Three ways to protect your company from the new employee complaints and retaliation ruling

by on May 4, 2009 · 0 Comment POSTED IN: HR Info Center

Employee complaints of bias are now easier to prove

When lawyers say some area of employment law is “red hot,” it’s time for HR to put on the worry cap. That’s exactly how the legal eagles are talking in the wake of the Supreme Court’s latest decision on employee complaints and retaliation.

What’s more, in the few weeks since the decision – Crawford v. Metropolitan Gov’t of Nashville – courts around the country have already begun deciding retaliation cases in favor of employees that might well have gone the other way prior to Crawford. A little later on, we’ll discuss what you and your line managers need to do to lessen your chances of knuckling under to a retaliation lawsuit.


Remember, Crawford follows three other pro-employee Supreme Court decisions on retaliation since 2006. Here are three suggestions for shielding your company from the growing wave of retaliation lawsuits:

  1. Have managers check with HR before every disciplinary action. They may not know an employee has recently taken part in an employee complaints investigation.
  2. Be even more wary of disciplining employees in the days and weeks after they’ve made a bias complaint.
  3. Make sure you have iron-clad documentation for each disciplinary action. You can still defeat any retaliation claim if you can prove the discipline was imposed for reasons having nothing to do with any discrimination complaint.


In the Crawford case, HR questioned an employee as part of an internal inquiry into employee complaints about the alleged sexual harassment of a colleague by a senior manager. She told an HR investigator that the alleged harasser had harassed her, too. After the investigation, the employer an accusation she strenuously denied.

She sued for retaliation. And eventually, she got the Supreme Court to agree that she had indeed engaged in conduct protected by Title VII – and thus had a legitimate retaliation claim – when she answered the HR person’s questions about harassment.

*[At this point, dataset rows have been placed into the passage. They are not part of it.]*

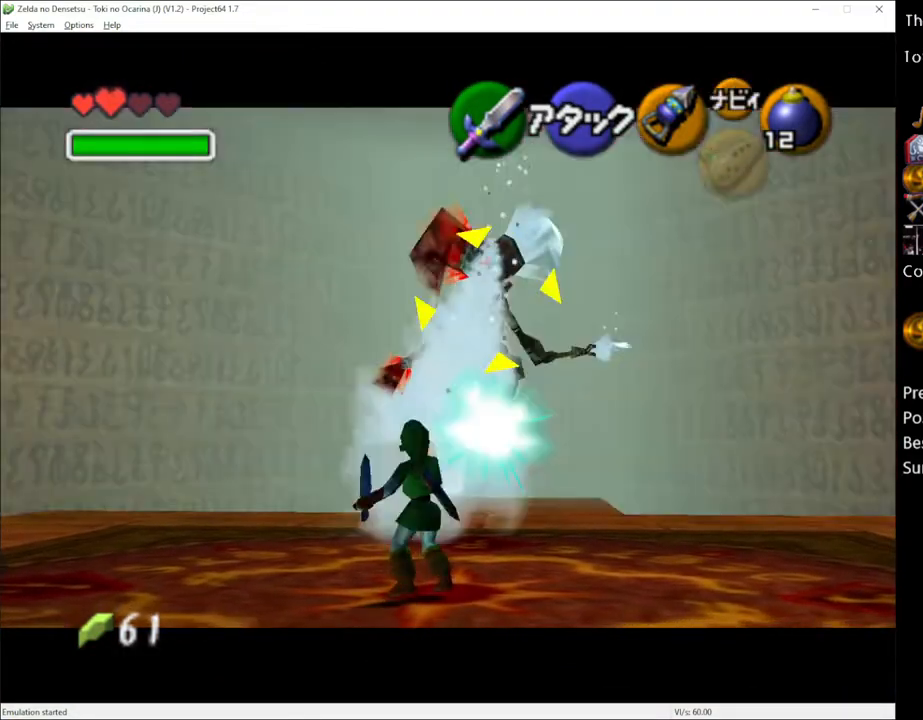
{"buttons": [], "left_stick": "up-right", "right_stick": "center", "events": [[133, "L1", "up"], [200, "R2", "up"], [450, "left_stick", "up-right"]]}
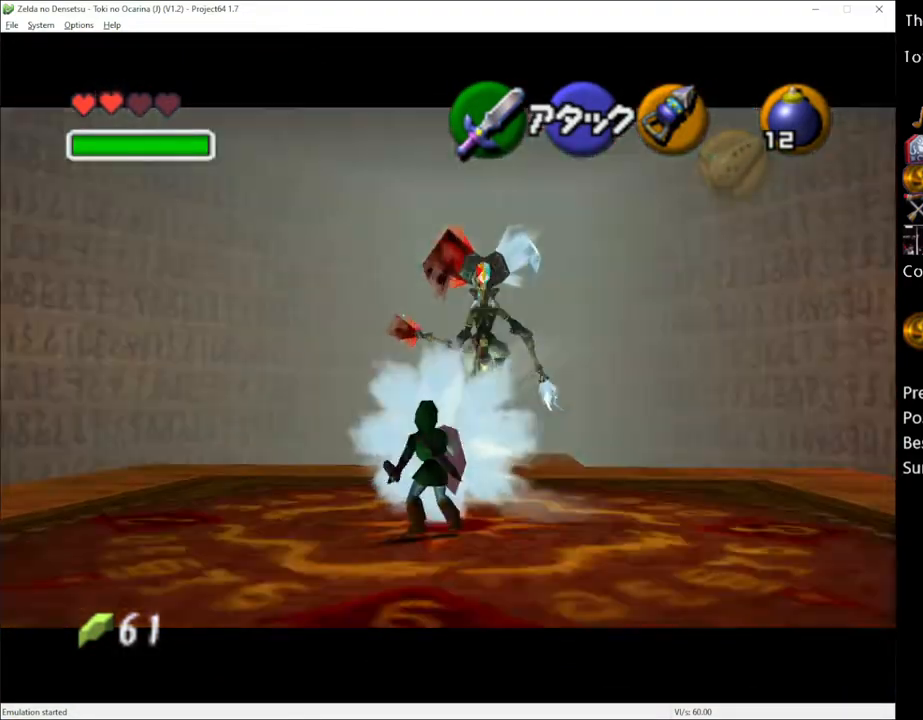
{"buttons": [], "left_stick": "center", "right_stick": "center", "events": [[200, "left_stick", "center"]]}
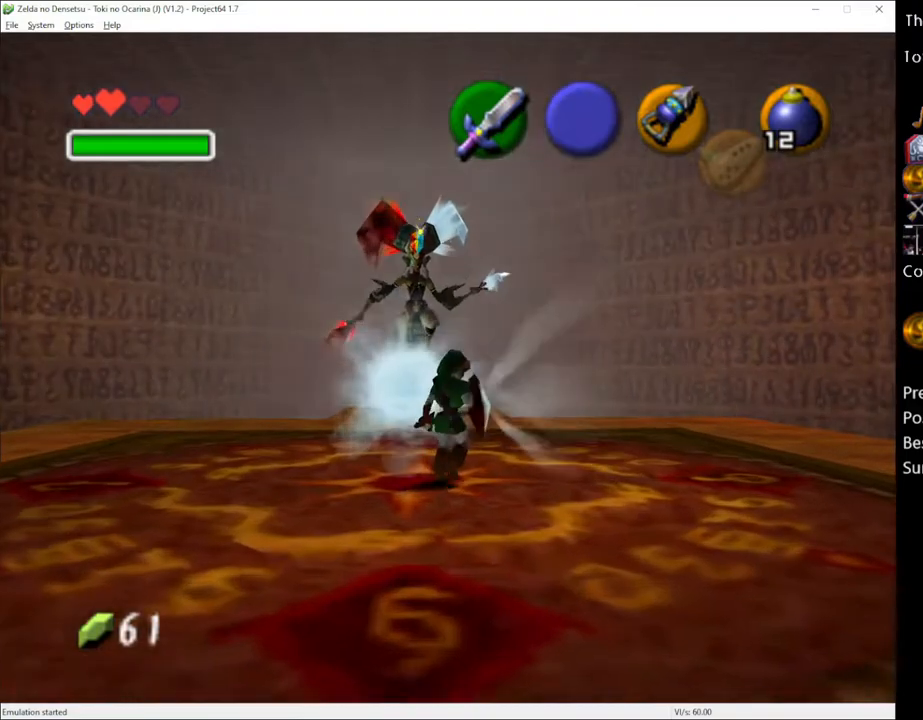
{"buttons": [], "left_stick": "center", "right_stick": "center", "events": []}
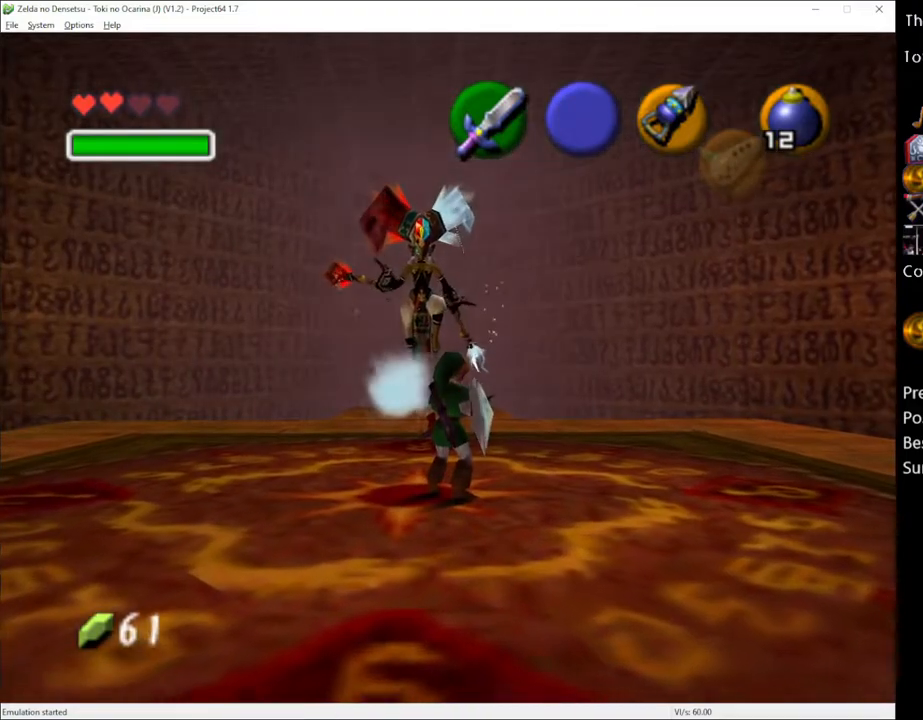
{"buttons": [], "left_stick": "center", "right_stick": "center", "events": []}
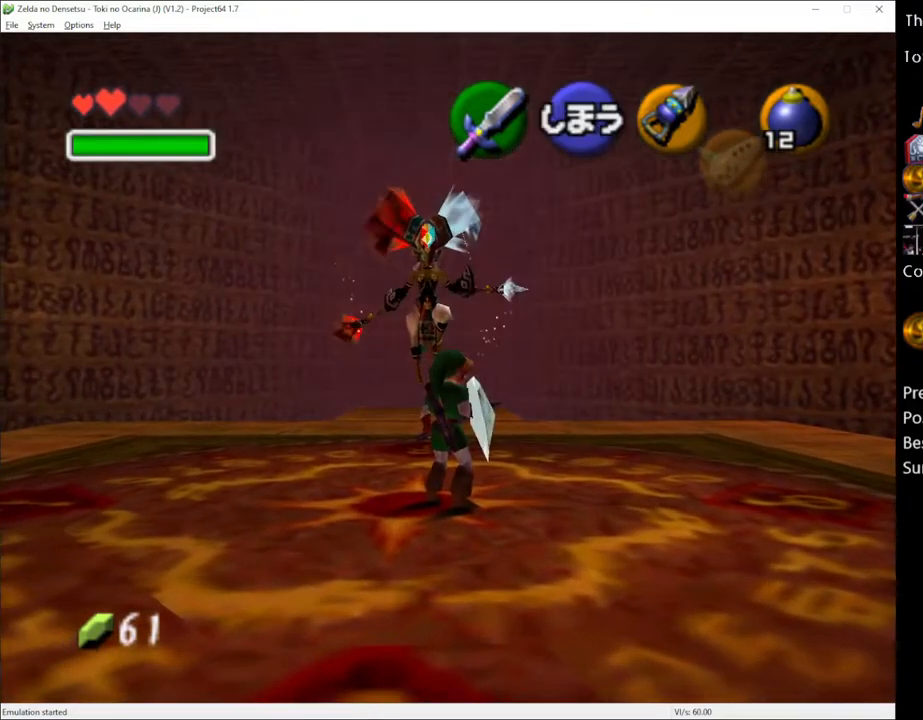
{"buttons": [], "left_stick": "center", "right_stick": "center", "events": []}
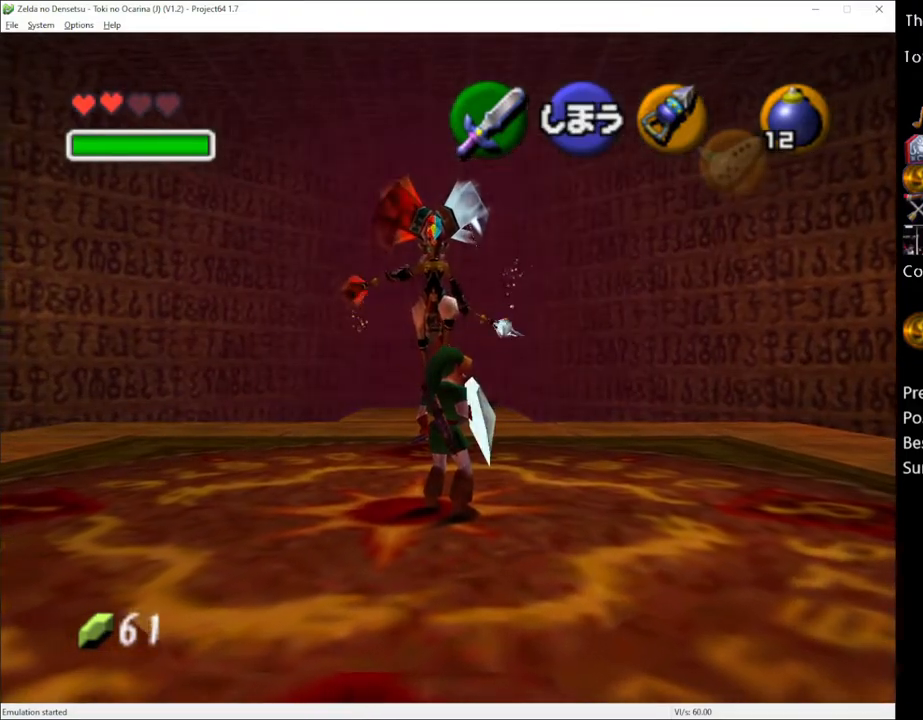
{"buttons": [], "left_stick": "left", "right_stick": "center", "events": [[483, "left_stick", "left"]]}
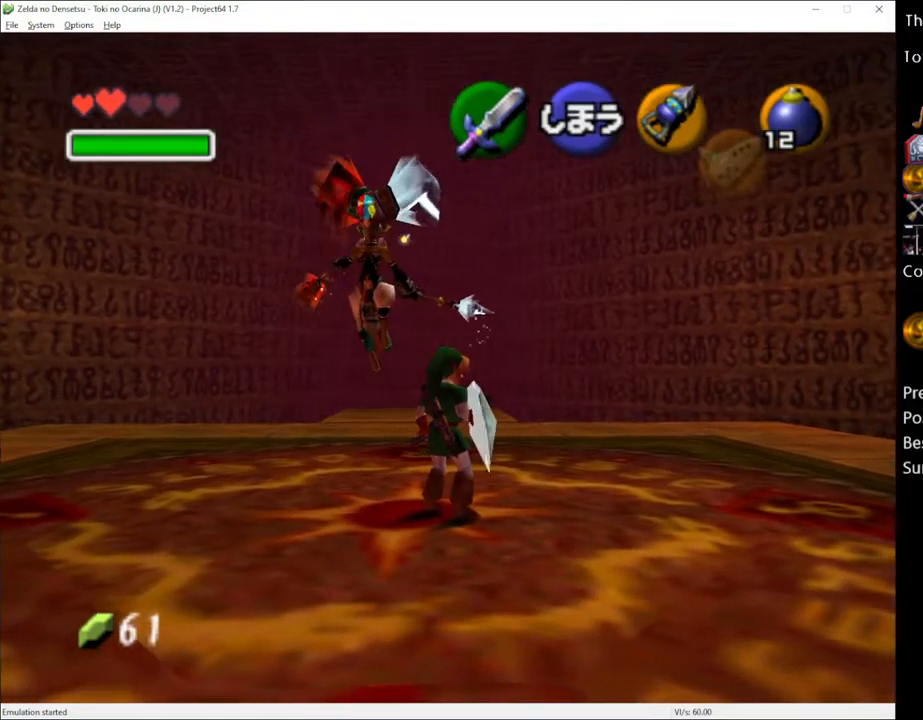
{"buttons": [], "left_stick": "up", "right_stick": "center", "events": [[150, "L1", "down"], [167, "left_stick", "center"], [233, "L1", "up"], [333, "left_stick", "up"]]}
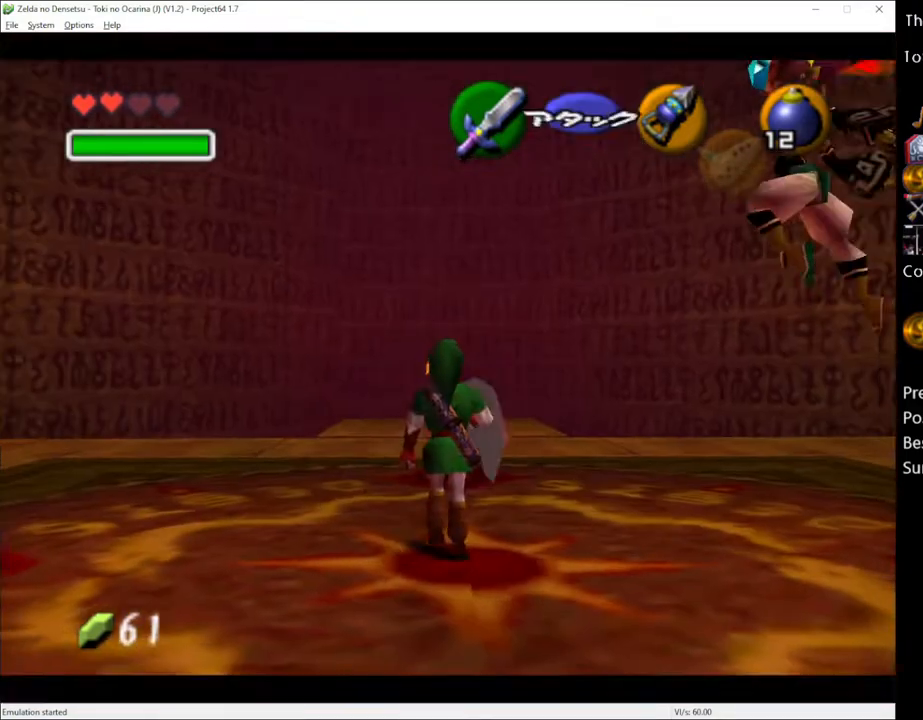
{"buttons": [], "left_stick": "up", "right_stick": "center", "events": [[233, "left_stick", "up-left"], [383, "left_stick", "up"]]}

This decision is hugely important, because it widens the pool of people who could sue you for retaliation. Not only are employees protected from retaliation when they make a formal employee complaints of harassment or discrimination to their employer or the EEOC, they’re also protected when they merely answer questions about these matters.

That’s because, the Supreme Court said, when they do so they’re “opposing” discrimination. And the Supreme Court’s expansion of “opposition” could go even farther, employment lawyers at the Littler Mendelsohn firm wrote. The Crawford case “leaves open the question of whether water cooler comments regarding discrimination constitute actionable opposition,” the lawyers said. In other words, an employee who grouses to a co-worker about alleged bias against himself or somebody else may have complained enough to be protected from retaliation!


That may sound alarmist. But look at a couple of cases that federal courts have used Crawford to decide since that ruling came down late in January.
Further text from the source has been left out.